#### Raw data

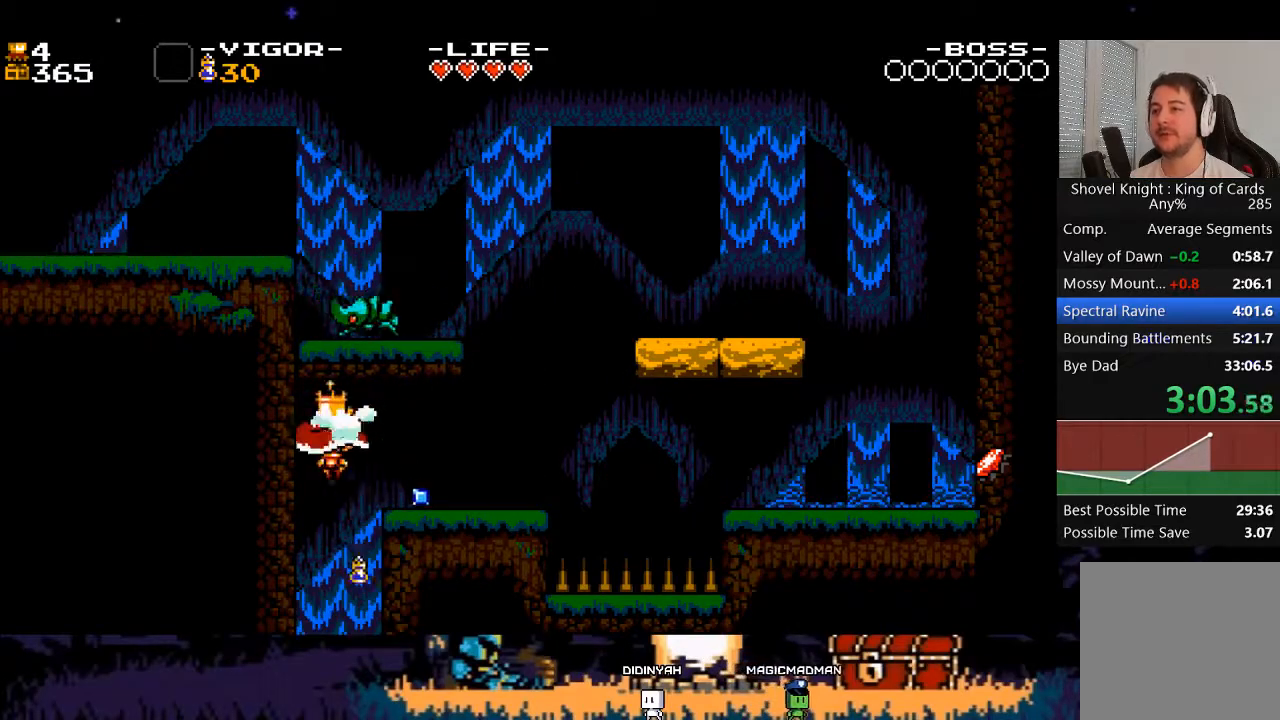
{"buttons": ["DPAD_RIGHT"], "events": []}
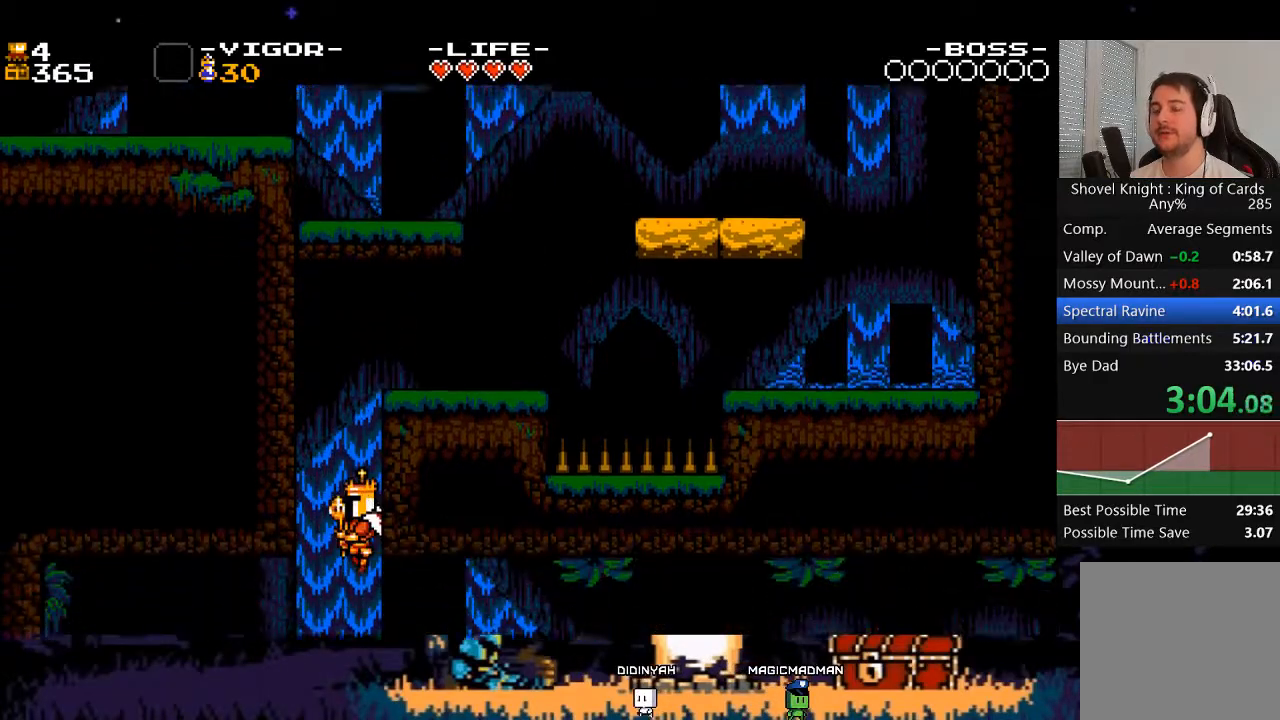
{"buttons": ["DPAD_RIGHT"], "events": []}
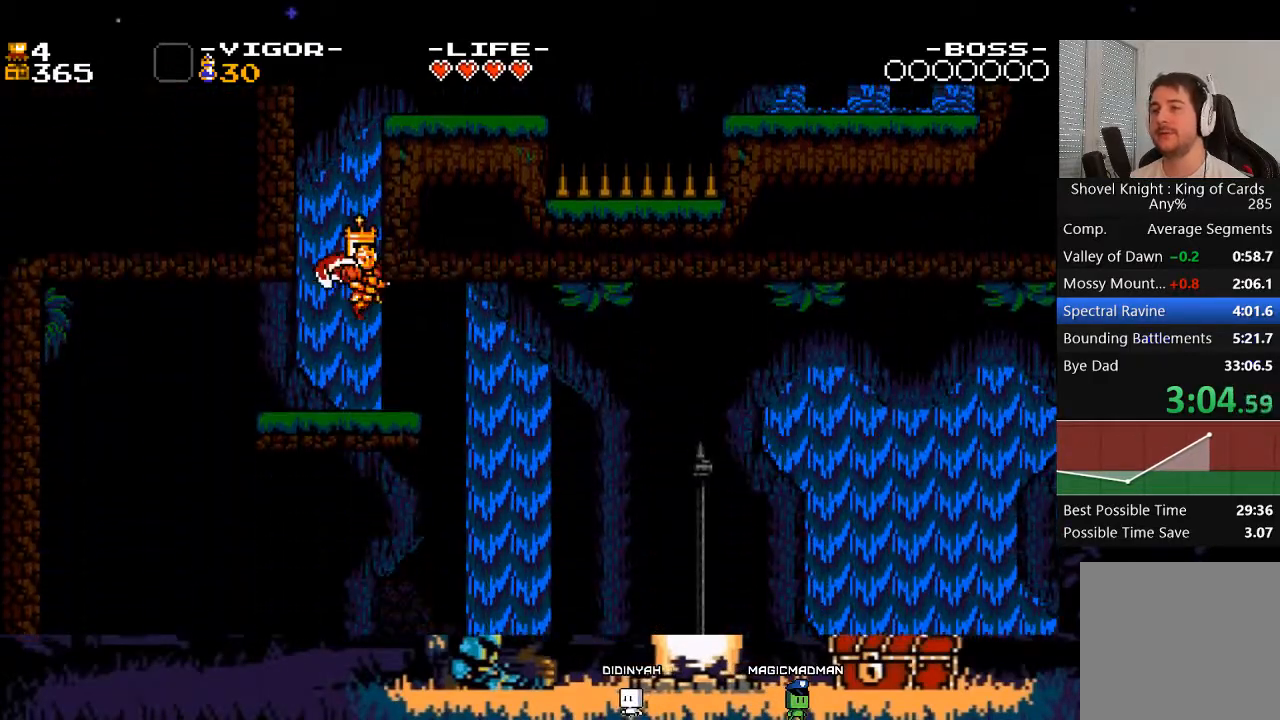
{"buttons": ["A", "DPAD_RIGHT"], "events": [[467, "A", "down"]]}
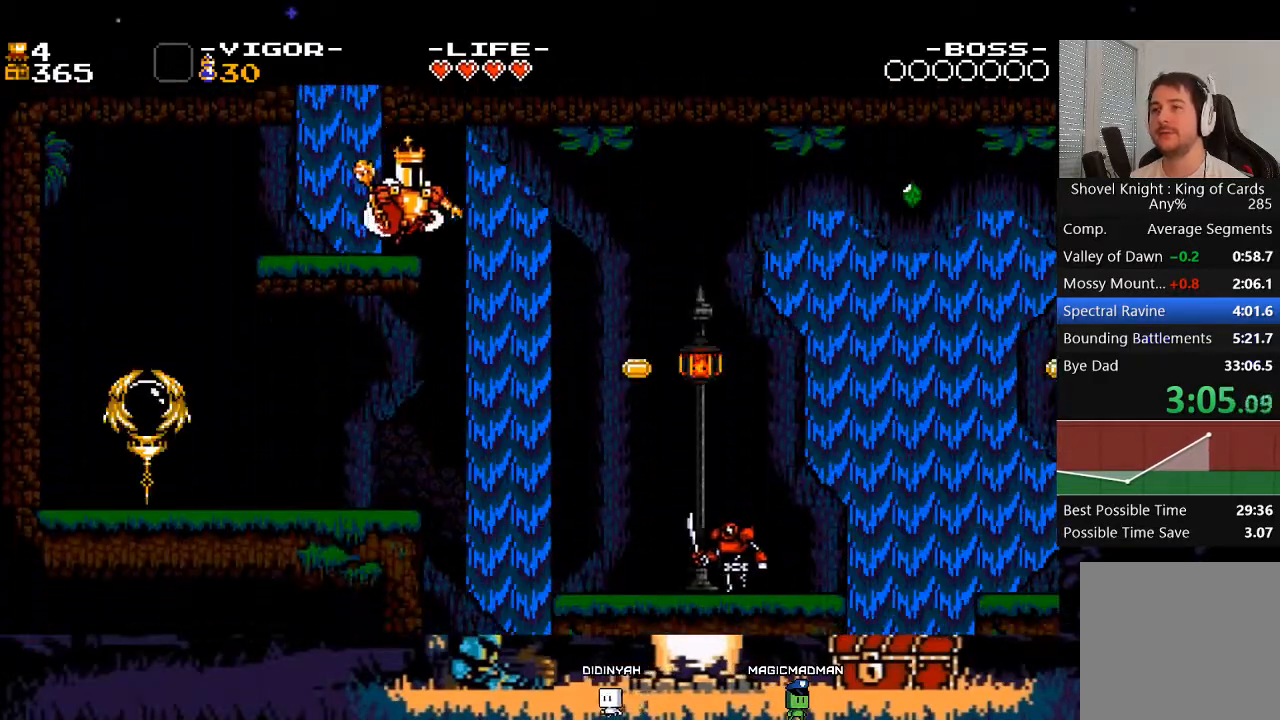
{"buttons": ["DPAD_RIGHT"], "events": [[67, "X", "down"], [233, "A", "up"], [233, "X", "up"], [300, "X", "down"], [467, "X", "up"]]}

########

Omit pictures; set down the rest of the material word for word.

{"buttons": ["DPAD_RIGHT"], "events": []}
{"buttons": ["DPAD_RIGHT"], "events": []}
{"buttons": ["A", "DPAD_RIGHT"], "events": [[467, "A", "down"]]}
{"buttons": ["DPAD_RIGHT"], "events": [[67, "X", "down"], [233, "A", "up"], [233, "X", "up"], [300, "X", "down"], [467, "X", "up"]]}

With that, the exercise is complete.